### Source passage
28 Comparing the fiber type predominance
of individual muscles with the
f min values obtained from single fibers from these muscles, it is likely
that 2A/2X fibers have
f min values
between 10 and 17 Hz, whereas 2B fibers have values between 19 and 26
Hz. The correlation of
f min with MyHC
isoforms is further supported by the correlation of MyHC isoforms with
the tension step transient parameter
t 2.
29 30 31 Because IIB
fibers have the highest and IIA fibers the lowest
V max values, there is a broad
correlation between
f min and
V max in skeletal muscle fibers, as
found for cardiac muscle discussed above.
In this study, the distributions of
f min values in 170 single fibers were
wider than that of limb fast fibers. In addition to
f min values in the range 10 to 26 Hz
found in limb fast fibers, there were
f min values below (4–9 Hz) and above
this range (27–36 Hz). Values within the range found for limb fast
muscle fibers are most likely due to the presence of fibers containing
2A, 2X, and 2B MyHCs. Coexpression of multiple isoforms of limb MyHC in
EOM fibers is likely to produce only
f min values within the range found in
limb fibers. Values above and below this range found in EOM fibers are
likely due to MyHCs found in EOM fibers only, namely, the developmental
and EOM-specific isoforms. Although myosin light chains and other
myofibrillar protein are able to affect mechanical properties of muscle
fibers, rabbit EOMs are known to express fast isoforms of light chains,
which are indistinguishable from those in limb fast
muscle.
32 Rabbit EOMs also express the same isoforms of
tropomyosin and troponin T as limb muscle fibers, though the dominant
isoform of TnT is TnT
3f, which is a minor
component in limb fast fibers.
33
During early postnatal life, limb muscles express embryonic and
fetal/neonatal myosins. These myosins are progressively replaced by the
appropriate MyHCs during the first few weeks of life.
34 35 Functionally, all limb muscles in newborn animals are slow contracting.
During the first few weeks of postnatal life, the developing fast
muscle increases in speed of shortening by a factor or 2 to 3, whereas
the speed of shortening of slow muscles remain
unchanged.

### Problem details
Please list every frequency range in hertz that the passage on muscle fibers gives for f min values, with the fibers each range applies to.

### Data records

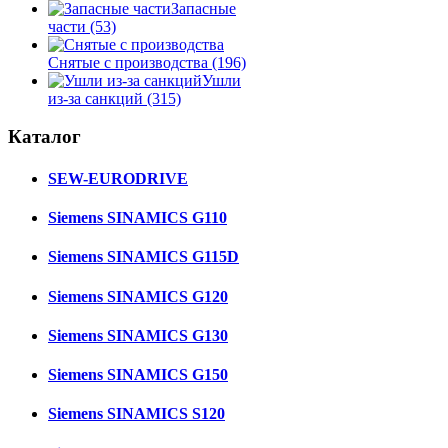
Запасные
части
(53)
Снятые с производства
(196)
Ушли
из-за санкций
(315)
Каталог
SEW-EURODRIVE
Siemens SINAMICS G110
Siemens SINAMICS G115D
Siemens SINAMICS G120
Siemens SINAMICS G130
Siemens SINAMICS G150
Siemens SINAMICS S120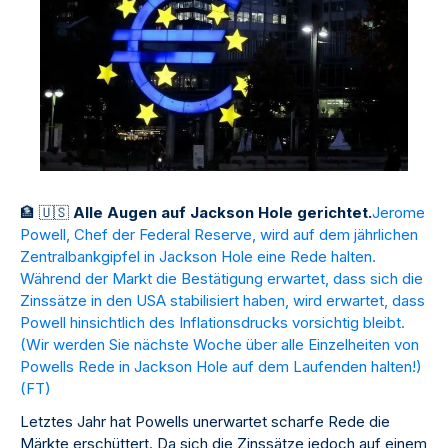
🏦
🇺
🇸
Alle Augen auf Jackson Hole gerichtet.
Jerome
Powell, Chef der Federal Reserve, wird auf dem jährlichen
Zentralbankgipfel in Jackson Hole eine Rede halten.
Während der Markt die Bestätigung erwartet, dass sich die
Zinssätze in den USA stabilisiert haben, wird erwartet, dass
Powell hinsichtlich des Inflationsdrucks vorsichtig bleibt.
(Wir werden Sie nächste Woche über alle Einzelheiten von
Powells Rede in Jackson Hole auf dem Laufenden halten!)
(
FT
)
Letztes Jahr hat Powells unerwartet scharfe Rede die
Märkte erschüttert. Da sich die Zinssätze jedoch auf einem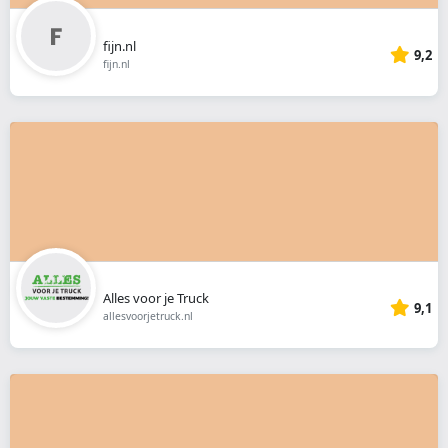
fijn.nl
9,2
fijn.nl
Alles voor je Truck
9,1
allesvoorjetruck.nl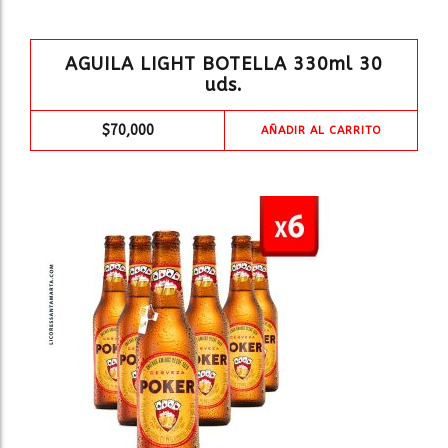
AGUILA LIGHT BOTELLA 330ml 30
uds.
$
70,000
AÑADIR AL CARRITO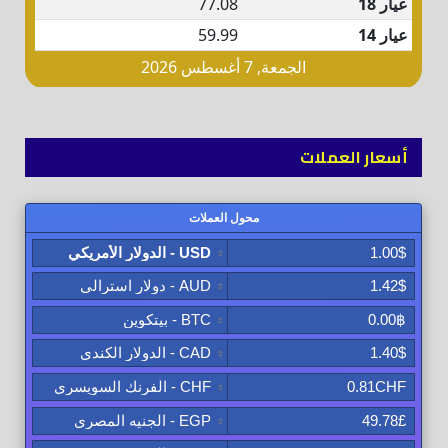
أسعار العملات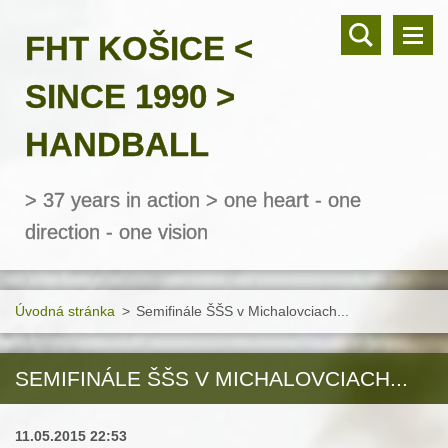
FHT KOŠICE <
SINCE 1990 >
HANDBALL
> 37 years in action > one heart - one
direction - one vision
Úvodná stránka
>
Semifinále ŠŠS v Michalovciach...
SEMIFINÁLE ŠŠS V MICHALOVCIACH...
11.05.2015 22:53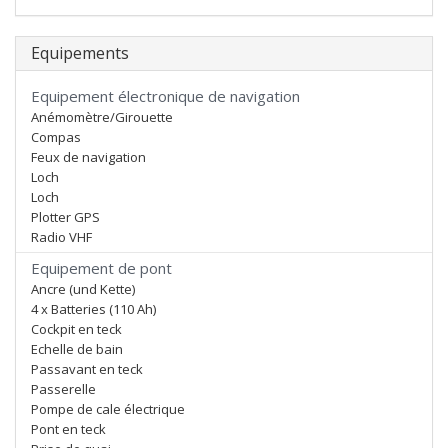
Equipements
Equipement électronique de navigation
Anémomètre/Girouette
Compas
Feux de navigation
Loch
Loch
Plotter GPS
Radio VHF
Equipement de pont
Ancre (und Kette)
4 x Batteries (110 Ah)
Cockpit en teck
Echelle de bain
Passavant en teck
Passerelle
Pompe de cale électrique
Pont en teck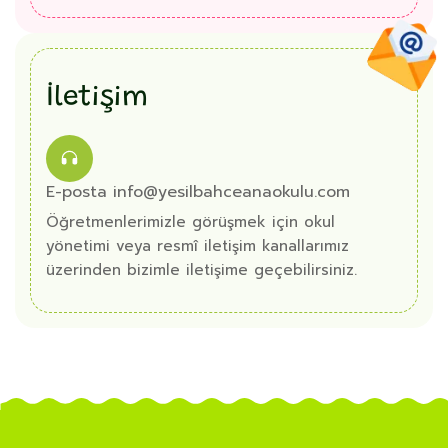
İletişim
E-posta info@yesilbahceanaokulu.com
Öğretmenlerimizle görüşmek için okul
yönetimi veya resmî iletişim kanallarımız
üzerinden bizimle iletişime geçebilirsiniz.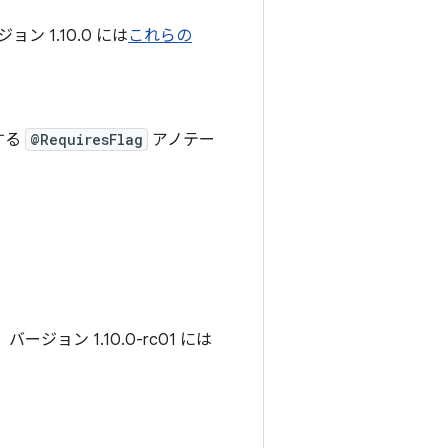
 1.10.0 には
これらの
する
@RequiresFlag
アノテー
ジョン 1.10.0-rc01 には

### Solution for this problem
- 10 to 17 Hz: 2A/2X fibers
- 19 to 26 Hz: 2B fibers
- 10 to 26 Hz: limb fast fibers
- 4 to 9 Hz: EOM fibers, below the limb fast range
- 27 to 36 Hz: EOM fibers, above the limb fast range